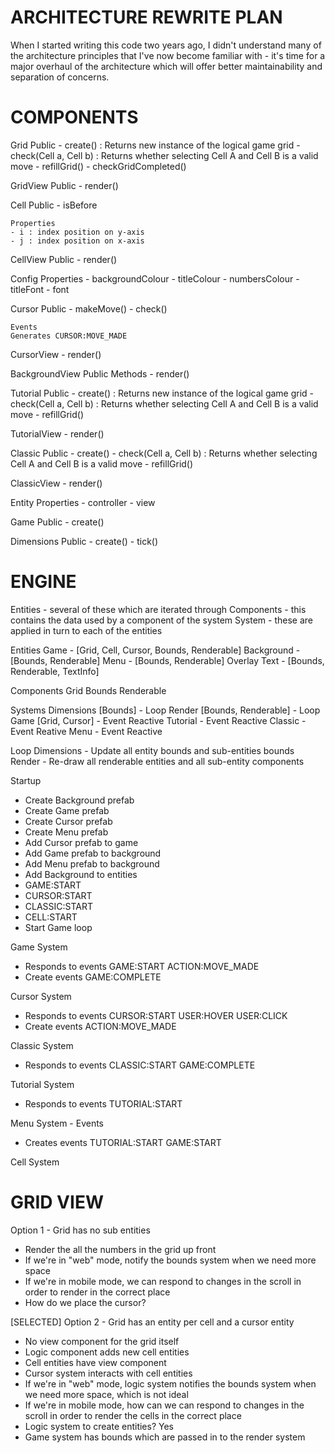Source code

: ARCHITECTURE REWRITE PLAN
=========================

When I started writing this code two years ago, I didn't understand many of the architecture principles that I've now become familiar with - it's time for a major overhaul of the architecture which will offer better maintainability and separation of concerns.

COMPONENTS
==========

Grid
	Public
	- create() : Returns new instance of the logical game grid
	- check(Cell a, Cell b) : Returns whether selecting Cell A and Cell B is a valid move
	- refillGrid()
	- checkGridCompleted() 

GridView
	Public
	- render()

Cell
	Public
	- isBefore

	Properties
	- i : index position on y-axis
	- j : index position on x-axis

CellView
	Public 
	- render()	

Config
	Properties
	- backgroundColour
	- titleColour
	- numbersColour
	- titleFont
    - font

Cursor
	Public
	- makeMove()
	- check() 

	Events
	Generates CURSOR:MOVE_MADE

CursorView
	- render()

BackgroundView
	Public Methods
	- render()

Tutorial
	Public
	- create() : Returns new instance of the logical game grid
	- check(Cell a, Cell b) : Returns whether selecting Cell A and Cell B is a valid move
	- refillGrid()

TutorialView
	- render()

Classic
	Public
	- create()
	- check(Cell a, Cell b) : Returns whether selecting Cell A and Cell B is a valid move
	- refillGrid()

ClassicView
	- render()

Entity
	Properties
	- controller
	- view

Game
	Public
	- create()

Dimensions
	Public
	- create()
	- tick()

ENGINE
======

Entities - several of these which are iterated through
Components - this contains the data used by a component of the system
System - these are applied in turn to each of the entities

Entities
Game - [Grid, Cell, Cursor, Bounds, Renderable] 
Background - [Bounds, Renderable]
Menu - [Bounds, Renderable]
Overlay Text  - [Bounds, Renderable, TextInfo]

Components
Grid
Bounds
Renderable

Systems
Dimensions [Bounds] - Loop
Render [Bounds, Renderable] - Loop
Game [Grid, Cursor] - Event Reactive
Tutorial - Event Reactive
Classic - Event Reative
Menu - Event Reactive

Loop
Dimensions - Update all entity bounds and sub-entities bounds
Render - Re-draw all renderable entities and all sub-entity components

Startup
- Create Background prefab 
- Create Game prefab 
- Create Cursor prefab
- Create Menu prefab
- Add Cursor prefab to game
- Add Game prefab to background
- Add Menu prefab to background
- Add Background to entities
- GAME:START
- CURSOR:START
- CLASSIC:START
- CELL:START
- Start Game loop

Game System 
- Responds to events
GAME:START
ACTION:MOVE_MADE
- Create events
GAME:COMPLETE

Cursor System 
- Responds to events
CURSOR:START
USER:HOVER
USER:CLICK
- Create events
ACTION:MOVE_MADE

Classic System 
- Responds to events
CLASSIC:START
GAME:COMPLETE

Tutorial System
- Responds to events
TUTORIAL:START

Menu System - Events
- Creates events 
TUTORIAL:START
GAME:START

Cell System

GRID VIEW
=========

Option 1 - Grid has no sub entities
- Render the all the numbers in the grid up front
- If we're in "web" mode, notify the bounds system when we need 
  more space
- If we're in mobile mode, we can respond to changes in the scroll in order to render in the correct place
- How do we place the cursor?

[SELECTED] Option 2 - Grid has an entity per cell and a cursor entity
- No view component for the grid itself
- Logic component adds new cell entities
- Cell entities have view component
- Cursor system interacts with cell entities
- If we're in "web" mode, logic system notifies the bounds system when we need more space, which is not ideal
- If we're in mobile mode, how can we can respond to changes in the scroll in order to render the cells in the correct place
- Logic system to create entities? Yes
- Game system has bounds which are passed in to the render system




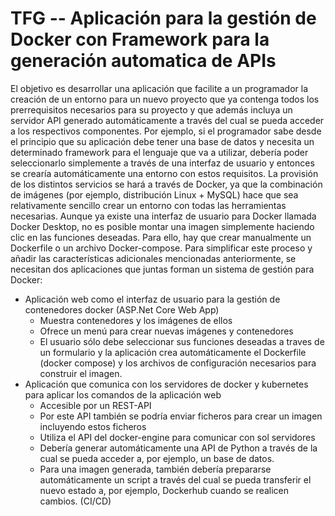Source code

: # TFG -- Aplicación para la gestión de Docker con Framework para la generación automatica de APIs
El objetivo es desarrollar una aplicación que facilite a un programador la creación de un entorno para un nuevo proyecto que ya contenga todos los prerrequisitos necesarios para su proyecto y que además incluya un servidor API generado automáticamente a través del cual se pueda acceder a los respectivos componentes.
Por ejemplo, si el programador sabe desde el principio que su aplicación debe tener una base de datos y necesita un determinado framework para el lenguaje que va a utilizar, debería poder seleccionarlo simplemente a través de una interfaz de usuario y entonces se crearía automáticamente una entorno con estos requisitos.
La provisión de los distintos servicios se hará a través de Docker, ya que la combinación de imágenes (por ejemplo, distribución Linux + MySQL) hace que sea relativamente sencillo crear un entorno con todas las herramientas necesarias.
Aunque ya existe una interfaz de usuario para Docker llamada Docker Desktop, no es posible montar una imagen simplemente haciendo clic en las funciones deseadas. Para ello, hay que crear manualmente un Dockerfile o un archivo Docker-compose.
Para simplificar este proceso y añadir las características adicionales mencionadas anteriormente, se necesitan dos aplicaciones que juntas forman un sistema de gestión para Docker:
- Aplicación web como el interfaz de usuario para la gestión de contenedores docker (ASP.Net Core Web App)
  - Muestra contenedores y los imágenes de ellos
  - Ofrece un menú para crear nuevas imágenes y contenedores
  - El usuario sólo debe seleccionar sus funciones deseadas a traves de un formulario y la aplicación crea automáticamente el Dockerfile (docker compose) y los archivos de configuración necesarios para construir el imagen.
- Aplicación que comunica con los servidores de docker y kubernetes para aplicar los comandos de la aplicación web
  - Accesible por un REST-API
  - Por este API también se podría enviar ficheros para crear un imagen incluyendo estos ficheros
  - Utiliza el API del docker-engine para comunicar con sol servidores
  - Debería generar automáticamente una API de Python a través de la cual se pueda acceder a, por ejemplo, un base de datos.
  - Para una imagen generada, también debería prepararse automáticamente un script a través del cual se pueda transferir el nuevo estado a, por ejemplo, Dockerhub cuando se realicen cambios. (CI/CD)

··········

**Task requirements**: Pictures excluded, give again exactly and only the lines of the material above from the line with "- Logic component adds new cell entities" through the line with "El objetivo es".

**Exercise output**:
- Logic component adds new cell entities
- Cell entities have view component
- Cursor system interacts with cell entities
- If we're in "web" mode, logic system notifies the bounds system when we need more space, which is not ideal
- If we're in mobile mode, how can we can respond to changes in the scroll in order to render the cells in the correct place
- Logic system to create entities? Yes
- Game system has bounds which are passed in to the render system




Source code

: # TFG -- Aplicación para la gestión de Docker con Framework para la generación automatica de APIs
El objetivo es desarrollar una aplicación que facilite a un programador la creación de un entorno para un nuevo proyecto que ya contenga todos los prerrequisitos necesarios para su proyecto y que además incluya un servidor API generado automáticamente a través del cual se pueda acceder a los respectivos componentes.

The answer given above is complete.